Echo back the portion of the text on Euclid's zoning that begins at the words "The case made" and stops after "as Euclidean zoning.".

Study text:
▼
BY IAIN MACKENZIE
In 1922 Euclid, Ohio adopted a zoning ordinance that included six classes of use, intended to preserve to the village character of the Cleveland suburb. Industry would be kept away from residential uses, and building heights would be limited. While Frank Lloyd Wright's Broadacre City and Le Corbusier's Ville Radieuse are probably more famous examples of city planning based on separation of uses, Euclid's zoning ordinance ultimately became the more influential. A large landowner sued the municipality, arguing that in limiting the development potential of their site Euclid had unconstitutionally deprived them of their ability to develop their site with an industrial use.
The case made it all the Supreme Court. In the 1926 case Village of Euclid v. Ambler Realty Co. the court sided with the village, establishing the broad precedent that single-use zoning was permissible. While there are other types of zoning used in the US, the model used by Euclid is by far the most common, and is often referred to by planners as Euclidean zoning.
▲
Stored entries
▼
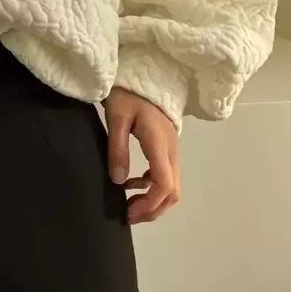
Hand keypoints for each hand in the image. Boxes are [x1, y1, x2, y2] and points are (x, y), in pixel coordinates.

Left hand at [102, 87, 180, 223]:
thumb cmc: (129, 94)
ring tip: (128, 205)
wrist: (146, 76)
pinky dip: (152, 187)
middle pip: (173, 192)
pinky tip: (131, 184)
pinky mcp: (167, 149)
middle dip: (153, 210)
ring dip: (153, 201)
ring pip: (172, 187)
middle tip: (128, 215)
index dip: (149, 204)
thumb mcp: (117, 118)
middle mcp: (172, 151)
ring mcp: (172, 151)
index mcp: (159, 144)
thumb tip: (118, 181)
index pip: (164, 184)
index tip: (129, 212)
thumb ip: (118, 149)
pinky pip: (166, 176)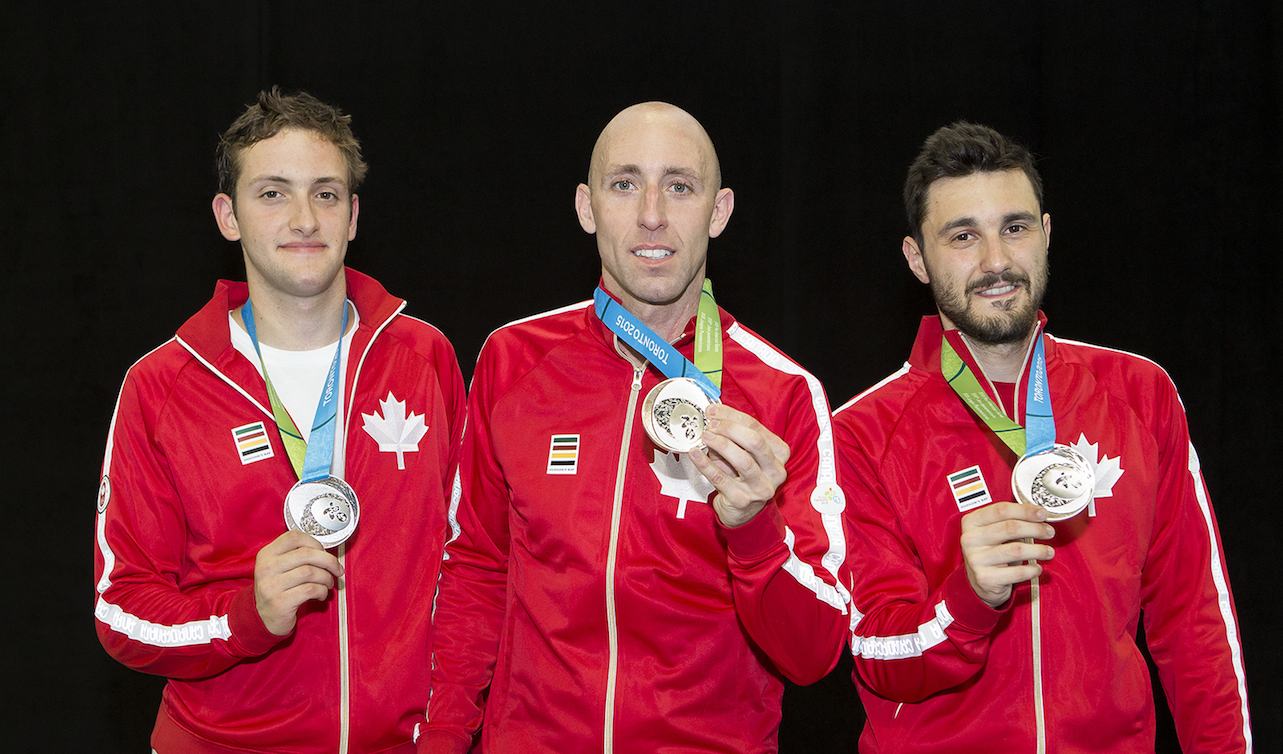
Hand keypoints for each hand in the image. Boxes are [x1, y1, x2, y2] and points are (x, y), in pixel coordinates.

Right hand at [254, 530, 343, 635]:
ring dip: (326, 578)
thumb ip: (297, 555)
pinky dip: (322, 591)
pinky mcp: (280, 602)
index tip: (324, 552)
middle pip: (306, 554)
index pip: (294, 537)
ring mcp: (272, 585)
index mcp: (267, 554)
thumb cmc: (279, 589)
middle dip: (329, 561)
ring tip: (328, 584)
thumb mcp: (280, 567)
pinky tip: (321, 595)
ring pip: (310, 572)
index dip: (315, 542)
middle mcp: (267, 567)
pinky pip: (310, 589)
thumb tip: (326, 552)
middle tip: (337, 569)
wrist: (264, 618)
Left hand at [689, 403, 789, 527]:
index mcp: (779, 453)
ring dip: (721, 444)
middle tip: (710, 424)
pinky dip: (706, 464)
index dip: (733, 417)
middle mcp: (775, 471)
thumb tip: (713, 415)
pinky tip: (695, 453)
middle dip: (730, 429)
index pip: (757, 428)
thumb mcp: (745, 453)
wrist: (743, 512)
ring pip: (742, 461)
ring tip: (704, 436)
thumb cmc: (743, 475)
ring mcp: (760, 488)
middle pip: (754, 442)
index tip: (713, 411)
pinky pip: (721, 478)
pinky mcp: (742, 500)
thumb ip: (734, 436)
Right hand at [960, 502, 1055, 607]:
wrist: (981, 581)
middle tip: (1049, 532)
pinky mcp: (985, 578)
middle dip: (1036, 529)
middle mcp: (970, 539)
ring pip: (1017, 550)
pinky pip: (1017, 572)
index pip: (1001, 510)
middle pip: (1011, 528)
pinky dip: (1032, 569)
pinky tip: (1037, 568)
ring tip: (1049, 551)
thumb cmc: (992, 551)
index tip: (1042, 513)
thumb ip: (1011, 521)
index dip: (1025, 510)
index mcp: (972, 522)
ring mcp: (976, 559)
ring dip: (1039, 550)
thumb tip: (1039, 515)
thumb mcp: (995, 532)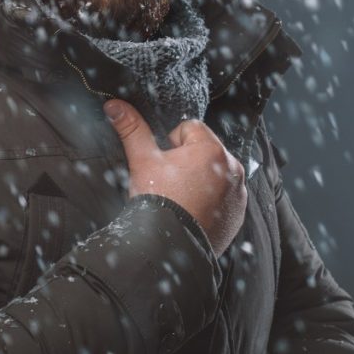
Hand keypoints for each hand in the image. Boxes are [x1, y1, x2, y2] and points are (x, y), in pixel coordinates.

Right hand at [103, 98, 246, 256]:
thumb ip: (132, 129)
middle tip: (170, 182)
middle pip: (204, 149)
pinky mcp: (238, 213)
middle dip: (187, 160)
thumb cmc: (158, 200)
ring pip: (214, 171)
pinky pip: (224, 195)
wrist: (169, 248)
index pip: (189, 128)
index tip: (164, 164)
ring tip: (181, 197)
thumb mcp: (142, 161)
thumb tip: (115, 105)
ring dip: (200, 178)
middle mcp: (233, 168)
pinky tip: (192, 210)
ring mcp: (238, 193)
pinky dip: (211, 199)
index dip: (171, 143)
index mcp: (211, 149)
▲
Expected output:
The case made it all the Supreme Court. In the 1926 case Village of Euclid v. Ambler Realty Co. the court sided with the village, establishing the broad precedent that single-use zoning was permissible. While there are other types of zoning used in the US, the model used by Euclid is by far the most common, and is often referred to by planners as Euclidean zoning.